Я повторил все молитвы, когда-либо слышанные от отца и деда: о бедных и страждущих, о властях предержащих и так далее. Но ничего не происходило. Уменьшилась ли от этого моя вера? Разумеется, нет. Я вновь и вновь начинал все сначала, пока у меня не заболели колени. «Отче наш», десять заповедей, А любви не имею… — все, что я запомнил за свою недолгую жизнь, в том числе и несколько мирских стихов. Ничего. На землю спускалась темнота.
Я засомневался в воспоминаниях отцов церкви, но все же решил не лишать бога его шанса в том случае, если он оказался в данный момент занят чем-то другим. Я оставил нож на алтаре, чтобы бог мог принять жертву ночью. Может быть, он не хотел делать это у меня на глазах. В более или менее ультимативной форме я еще раз описал богу всю ситуацию, а затем шмыгнул в становящиеся тревожными сумерки.
Ночью разразилась одна из обычных для здешних мест гроз: небо над фермой пламенело и грохотало, ветер с корнями вырывал деревья, земля содрогалась, бешеные потоки бурой воды сбегали вниз по холмам. Утром гроза прекратилась, лишь ветер продолжал неистовствовать. Я выскользнул из дому на разведку. Русло ручья было завалено камнями, обломками скал, вывороченными деревьями. Ни алтаря, ни ножа я, конечно, не нашел.
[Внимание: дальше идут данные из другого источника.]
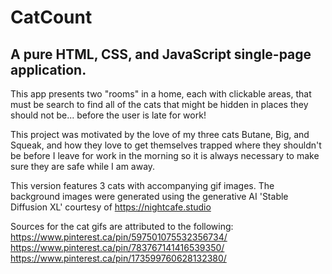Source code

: # CatCount

A pure HTML, CSS, and JavaScript single-page application.
---
This app presents two "rooms" in a home, each with clickable areas, that must be search to find all of the cats that might be hidden in places they should not be... before the user is late for work!

This project was motivated by the love of my three cats Butane, Big, and Squeak, and how they love to get themselves trapped where they shouldn't be before I leave for work in the morning so it is always necessary to make sure they are safe while I am away.

This version features 3 cats with accompanying gif images.
The background images were generated using the generative AI 'Stable Diffusion XL' courtesy of https://nightcafe.studio

Sources for the cat gifs are attributed to the following:
https://www.pinterest.ca/pin/597501075532356734/
https://www.pinterest.ca/pin/783767141416539350/
https://www.pinterest.ca/pin/173599760628132380/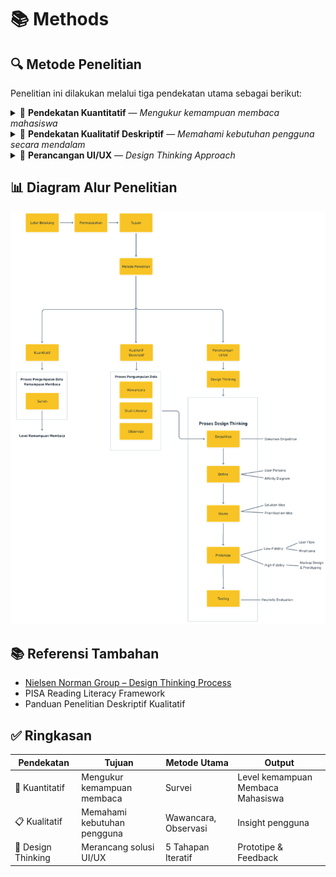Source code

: # 📚 Methods

## 🔍 Metode Penelitian

Penelitian ini dilakukan melalui tiga pendekatan utama sebagai berikut:

<details>
<summary>🔷 <strong> Pendekatan Kuantitatif</strong> — <em>Mengukur kemampuan membaca mahasiswa</em></summary>

### Proses:

- 📊 **Survei** — Mengumpulkan data melalui kuesioner.
- 📈 **Analisis** — Menentukan level kemampuan membaca dari hasil survei.

</details>

<details>
<summary>🔷 <strong> Pendekatan Kualitatif Deskriptif</strong> — <em>Memahami kebutuhan pengguna secara mendalam</em></summary>

### Proses:

- 🗣️ **Wawancara** — Mendalami kebutuhan pengguna.
- 📚 **Studi Literatur** — Referensi dari teori dan penelitian sebelumnya.
- 👁️ **Observasi** — Pengamatan langsung terhadap perilaku dan konteks pengguna.

> 💡 Data ini digunakan untuk mendukung tahapan design thinking.

</details>

<details>
<summary>🔷 <strong> Perancangan UI/UX</strong> — <em>Design Thinking Approach</em></summary>

Pendekatan iteratif dan user-centered untuk menciptakan solusi desain yang relevan.

### 🔁 Tahapan:

1. **🧠 Empathize**

   - Observasi dan wawancara pengguna.
   - **Output**: Dokumen Empathize

2. **📌 Define**

   - Merumuskan problem statement dari hasil empati.
   - **Output**: User Persona, Affinity Diagram

3. **💡 Ideate**

   - Menghasilkan solusi kreatif.
   - **Output**: Evaluasi & Prioritisasi Ide

4. **🧪 Prototype**

   - Mendesain solusi dalam bentuk visual.
   - **Output**:
     - Low-Fidelity: User Flow, Wireframe
     - High-Fidelity: Mockup, Prototype Interaktif

5. **🧪 Testing**
   - Menguji efektivitas prototipe.
   - **Output**: Heuristic Evaluation, Feedback Pengguna

</details>

## 📊 Diagram Alur Penelitian

![Diagram Alur Penelitian](./public/flow-method.png)

## 📚 Referensi Tambahan

- [Nielsen Norman Group – Design Thinking Process](https://www.nngroup.com/articles/design-thinking/)
- PISA Reading Literacy Framework
- Panduan Penelitian Deskriptif Kualitatif

## ✅ Ringkasan

| Pendekatan         | Tujuan                      | Metode Utama         | Output                            |
| ------------------ | --------------------------- | -------------------- | --------------------------------- |
| 🔢 Kuantitatif     | Mengukur kemampuan membaca  | Survei               | Level kemampuan Membaca Mahasiswa |
| 📋 Kualitatif      | Memahami kebutuhan pengguna | Wawancara, Observasi | Insight pengguna                  |
| 🎨 Design Thinking | Merancang solusi UI/UX      | 5 Tahapan Iteratif   | Prototipe & Feedback              |
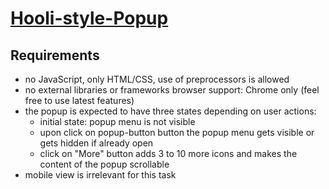 # [Hooli-style-Popup](https://liddell777.github.io/Hooli-style-Popup)

## Requirements 

- no JavaScript, only HTML/CSS, use of preprocessors is allowed
- no external libraries or frameworks
browser support: Chrome only (feel free to use latest features)
- the popup is expected to have three states depending on user actions:
  - initial state: popup menu is not visible
  - upon click on popup-button button the popup menu gets visible or gets hidden if already open
  - click on "More" button adds 3 to 10 more icons and makes the content of the popup scrollable
- mobile view is irrelevant for this task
Я так и остался в тревожной неуверенности: услышал ли бог мою молитву и принял ли мою жертву, хотя и не так, как мне хотелось бы, а собственным, непостижимым способом. Или он обрушил свой гнев на меня и мой алтарь, как поступил когда-то с Каином? Или он был здесь вообще ни при чем — может, буря разразилась сама по себе? Или же любовь и гнев настолько сродни между собой, что я просто не в силах различить их?
Лишь одно я знал наверняка: никогда более моя вера не будет столь трепетна и огненна, как в тот день. Словно потом во мне иссяк какой-то источник. И думая сейчас об этом, я понимаю: что-то непоправимо изменилось на пути от тогдашнего мальчика к сегодняшнему мужчине. Где-то я потерял дикарскую невинность. Где и когда? И была ли эта потеря неизбежной?